Prezydent Ukrainy Wołodymyr Zełenski nalegał, aby Stany Zjednoczone pozwoliły swoim siłom na użycie broni dalekiego zasięgu do uderzenia w głąb terytorium Rosji.
„Bezpośrednia” rola Chin
Stany Zjednoczone już wcześniej oskarżały Chiny o zapewnienie Rosji materialnego wsparcia w celu podtrzymania jej wojny przeciwko Ukrainie. Według urzędników wyższego szczebla administracji Bidena, którzy wypowiadali się pod warunkiem zachowania anonimowości i byli cytowani przez agencję prasową Associated Press, ostatnia runda sankcji ma wycelować w „bezpośrednią działalność” między Pekinem a Moskwą.
Według amerykańskich urzędników są to pierwsze amerykańskie sankcje nałożone na chińskie podmioty bezpośrednio opracowujące i produkujące kompletne systemy uzbrojenia we współpracy z rosyjskimi firmami.
„Rosja w coraz większym stopniu polega na wiedzy specjalistów z zagranicy oraz imporcie zaawansowanych technologii, aby utrzymać swój program zbrojeniowy i poprowadzić kampanię wojskową przeciwko Ukrainie” – stwierdził w oświadczeniu Bradley T Smith, pełniący obowiązki podsekretarza skarbu ds. terroryzmu i wywiadu finansowego. „Będziemy nadal zakłócać sieci, które umożliwiają Rosji nabywanie i używanie tej zaawansowanej broni”.
Chiny zacieśniły stosunki z prezydentem Rosji Władimirem Putinem od czasu inwazji na Ukrainę w 2022 r., ale wielokrotnie zaprzeczały dostawom broni do Moskwy.

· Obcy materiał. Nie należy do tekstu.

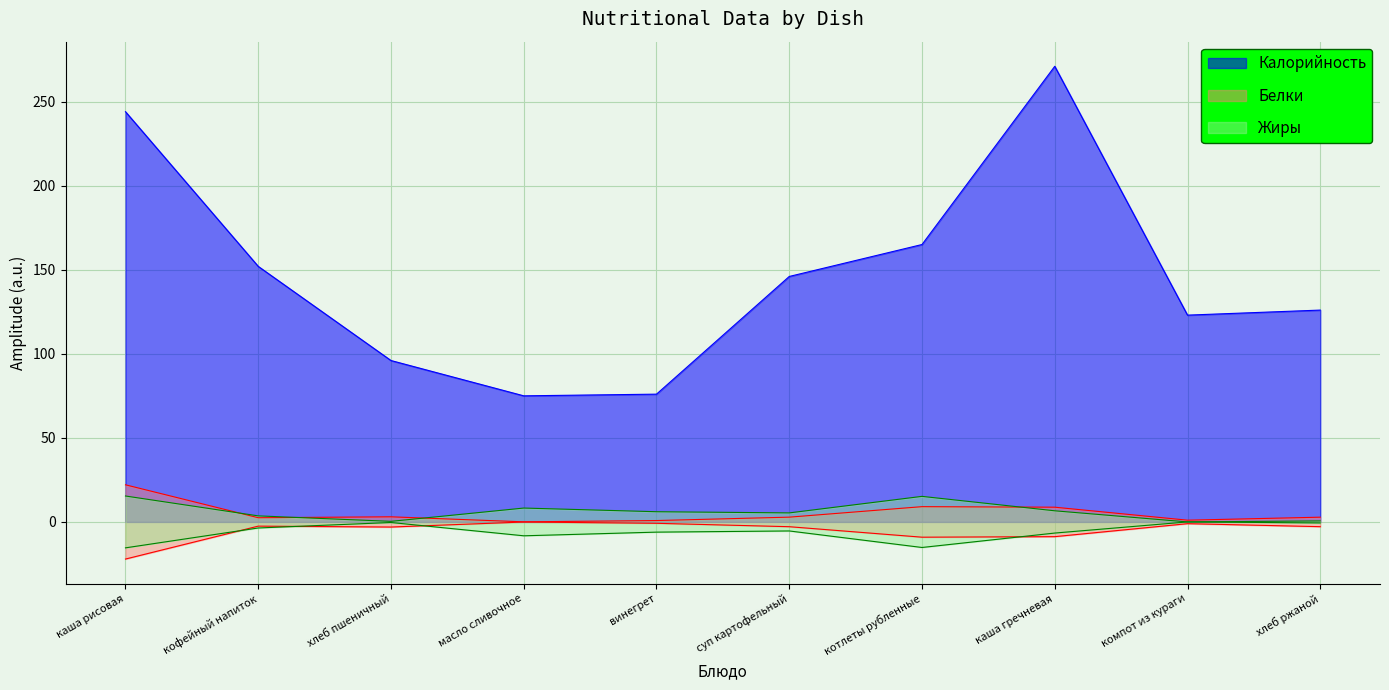

What position from the right is кофейный напиток?

9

Chińscy urzędnicy bronili handlu Chin z Rosją w sposób normalny i jawny.
Stany Zjednoczone nałożyły szereg sankcji na podmioty i osoby oskarżane o pomaganie Rosji w wysiłkach wojennych. W tym roku nałożyła sankcje na ponad 300 osób i firm w Chinach, Republice Południowej Afryki, Zjednoczonych Emiratach Arabskich i Turcji.
Rzecznik Białego Domu ds. bezpieczeństwa narodowego, John Kirby, powiedział wówczas, że Waszyngton „skonfrontuje się z nierynkową polityką Chin, która prowadzi do szkodliwych skutków ubocznych na skalę światową”.

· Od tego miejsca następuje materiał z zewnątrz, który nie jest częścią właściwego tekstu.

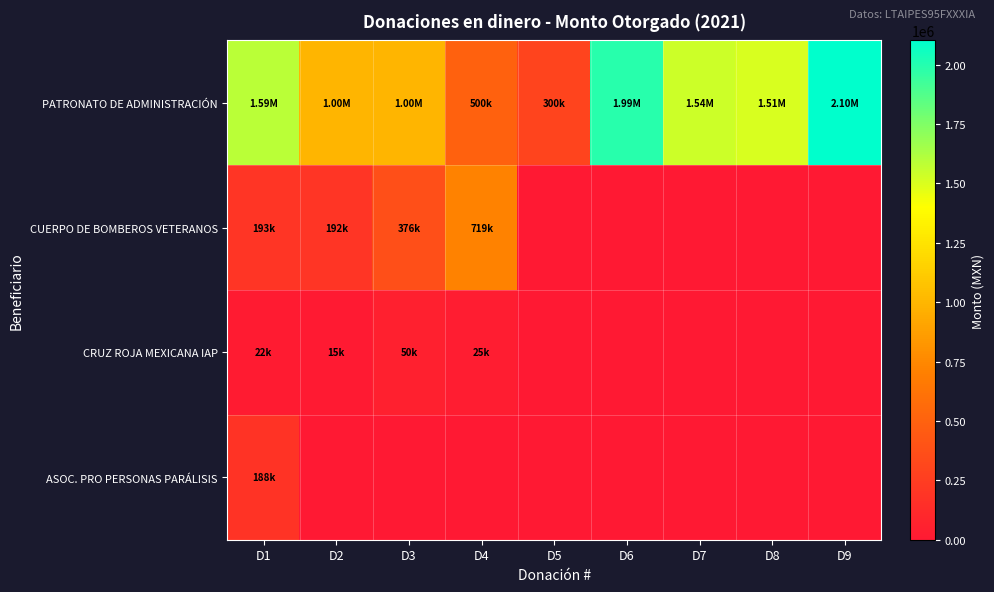

How many series are shown in this chart?

4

W zeszłym miesiącu Chiny nałożyły własne sankcje na amerykańskie firmy z branży obronnej w związku ze sprzedażą sprzętu wojskowego na Tajwan. Rzecznik chińskiego Ministerstwa Spraw Zagranicznych Lin Jian powiedział wówczas, że sprzedaż amerykańskiej broni do „chińskiego regionu Tajwanu” „poważnie naruszyła zasadę jednych Chin,[…]naruszyła suwerenność i interesy bezpieczeństwa Chin” oraz „zniszczyła stosunki Chiny-USA”.